Maintenant nous sommes de bons amis, mais sa société tout agréable qu’elle soit, ne peut me faire oublier le vide de ta chère présence. Ah ! pourquoi le Canada est-il si loin de la France !

Mes camarades sont venus passer une journée avec moi à la Varenne. Nous avons fait une promenade sur l’eau, dans un canot que l’on nomme ici « périssoire ». Le mot n’est pas exagéré. Pour monter ces sortes d’embarcations, qui ne ressemblent pas à nos canots indiens, il est bon de laisser la turbulence sur le rivage. C’est miracle que la partie n’ait pas tourné au tragique ; les gesticulades de Figuière ont failli plus de dix fois renverser notre chaloupe, c’est qu’un plongeon dans la Marne est tout aussi dangereux, sinon plus, que dans notre Saint-Laurent ; cette rivière est traîtresse à certains endroits ; les tourbillons sont nombreux. Enfin nous avons achevé notre promenade nautique indemnes d’accident.

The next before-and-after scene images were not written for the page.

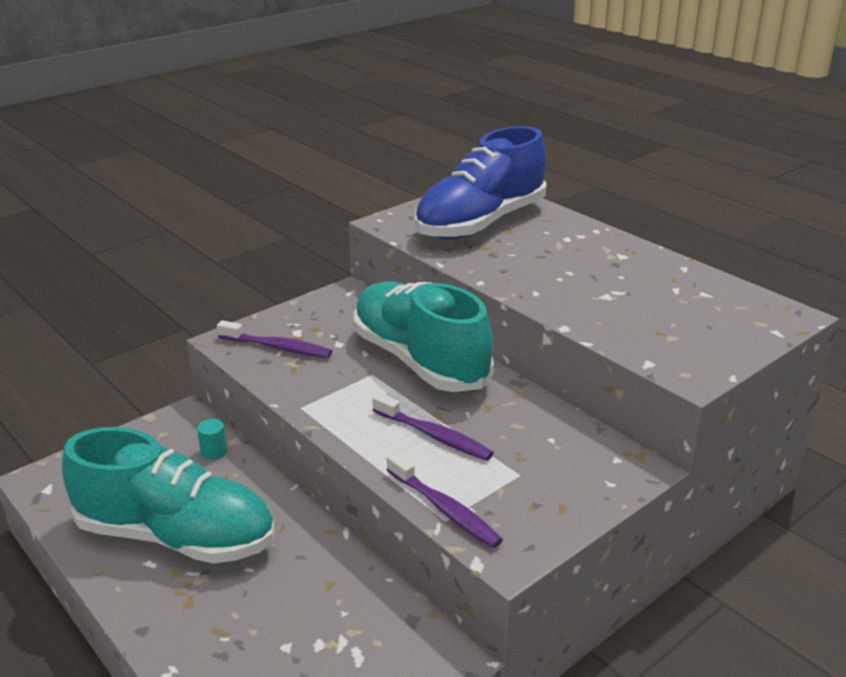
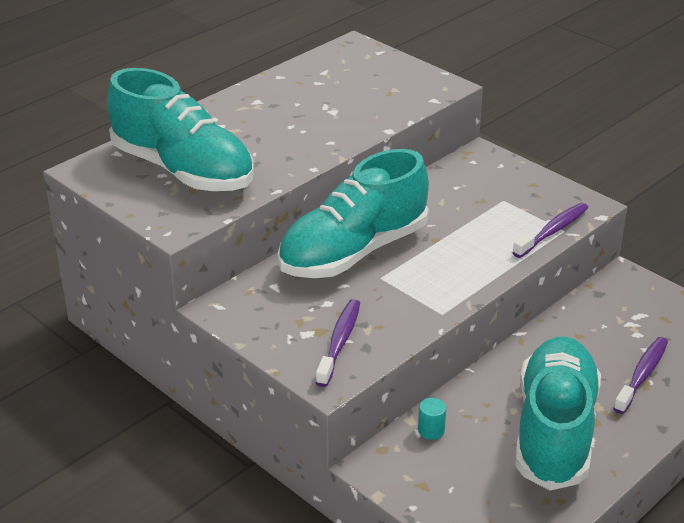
camera: 95 degrees left, 5 degrees up
(434, 436) = (466, 239): purple toothbrush -> purple toothbrush (642, 375)
(481, 223) = (183, 170): blue shoe -> turquoise shoe

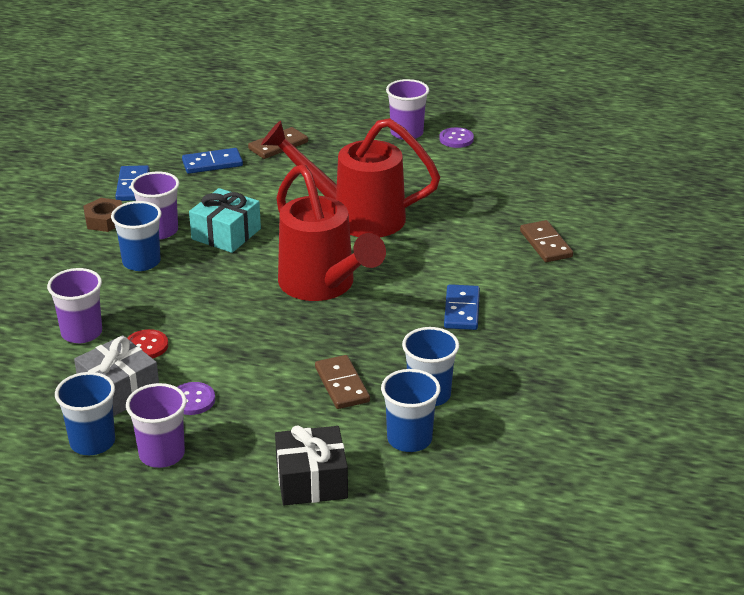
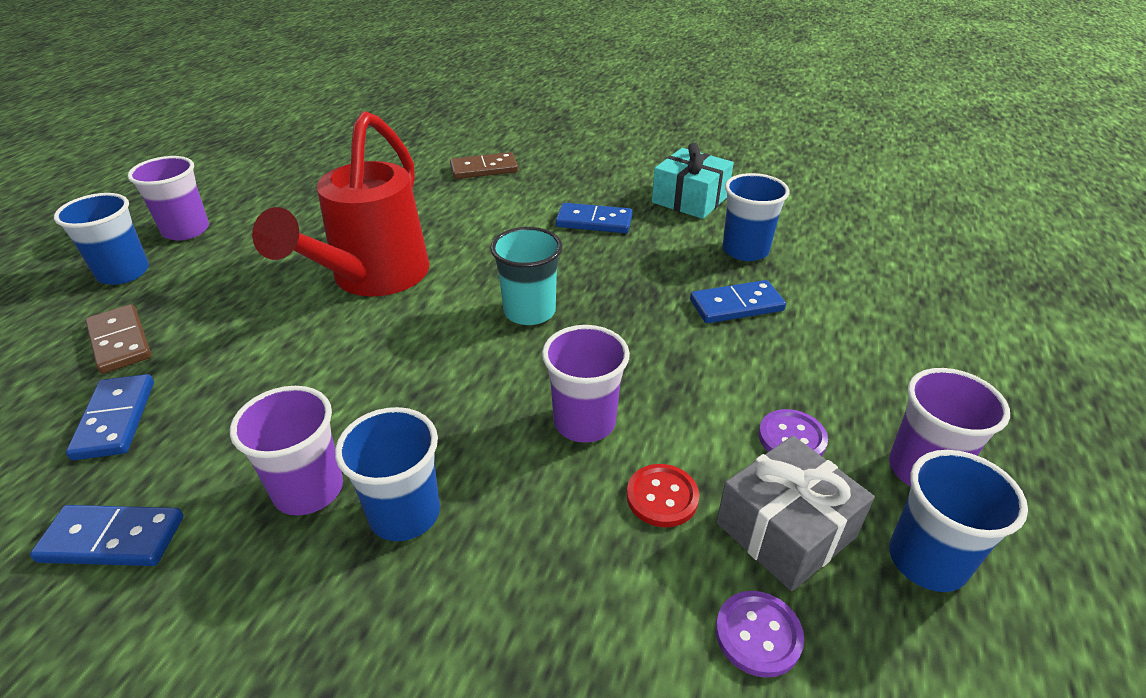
camera: 85 degrees left, 5 degrees up
(82, 333) = (621, 599): purple cup -> purple cup (584, 422)
(105, 220) = (223, 583): brown nut -> none
(226, 234) = (359, 402): turquoise gift -> turquoise gift (690, 199)
(311, 480) = (917, 334): black gift -> none
(323, 287) = (529, 311): red watering can -> turquoise cup
(342, 385) = (736, 305): brown domino -> blue domino
(409, 439) = (822, 266): blue cup -> blue cup (123, 273)
(456, 139) = (232, 199): purple button -> purple button (758, 634)

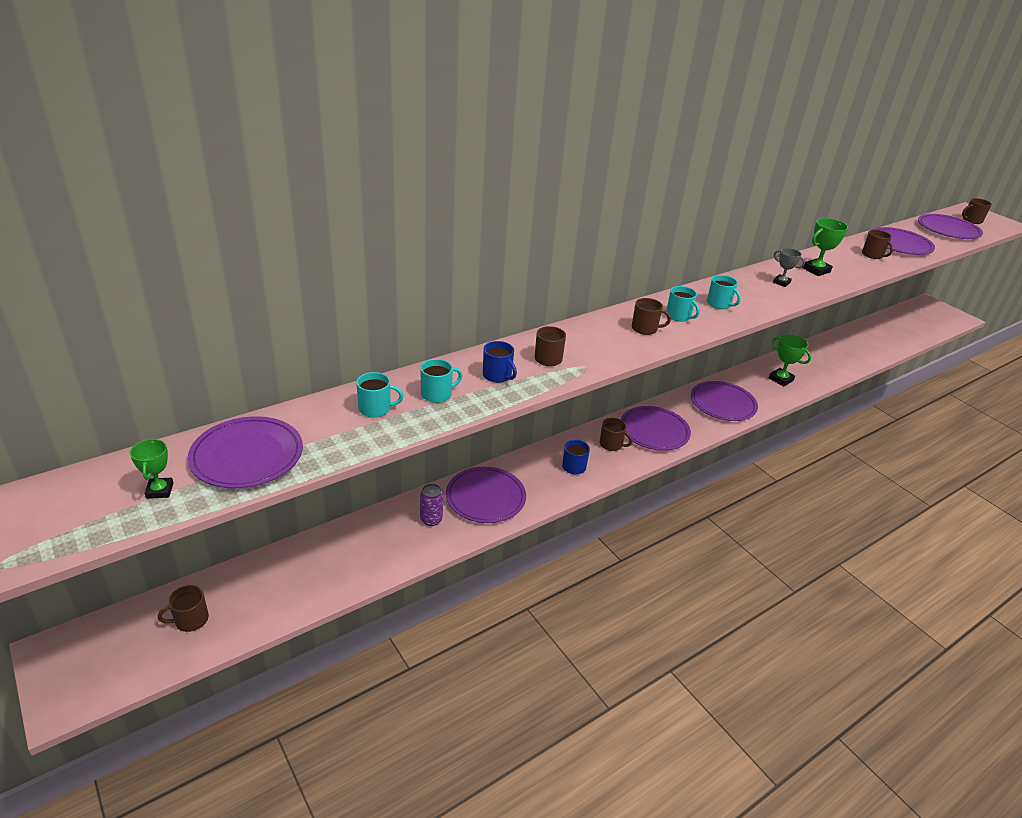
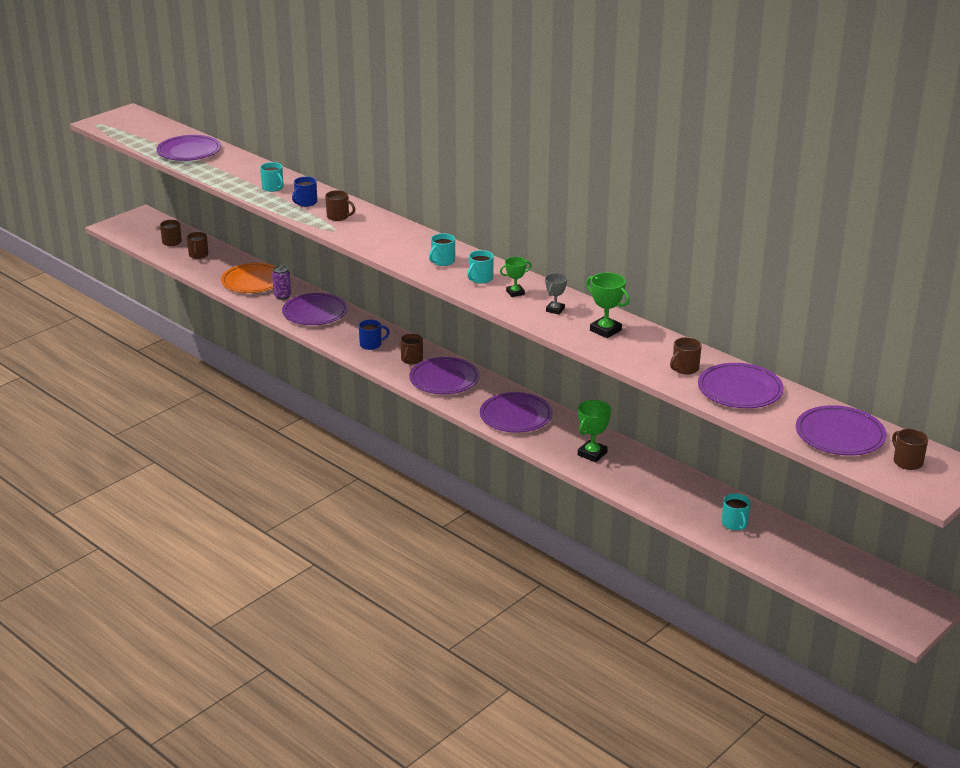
camera: 80 degrees right, 5 degrees down
(160, 490) = (154, 140): green trophy -> green trophy (515, 293)
(376, 409) = (248, 174): turquoise mug -> turquoise mug (735, 524)
(376, 542) = (253, 281): none -> orange plate
(645, 329) = (409, 248): brown mug -> brown mug (198, 255)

Michel Girard m’écrit qu’il est toujours votre hôte assidu et que tous deux vous vous entretenez souvent longuement du « cher parisien. »

Il me parle beaucoup de toi ; comme il t’aime ! il ne me l’avoue pas ; mais son amour transpire à chaque ligne. Pauvre ami ! je ne puis que le plaindre sans pouvoir remédier à son intime souffrance, car je sens qu’il souffre ! Que sera-ce quand il apprendra que tu ne t’appartiens plus et que l’heureux possesseur du trésor, après lequel il soupire, c’est moi, moi ton frère adoptif, et son ami, dont il était le meilleur confident.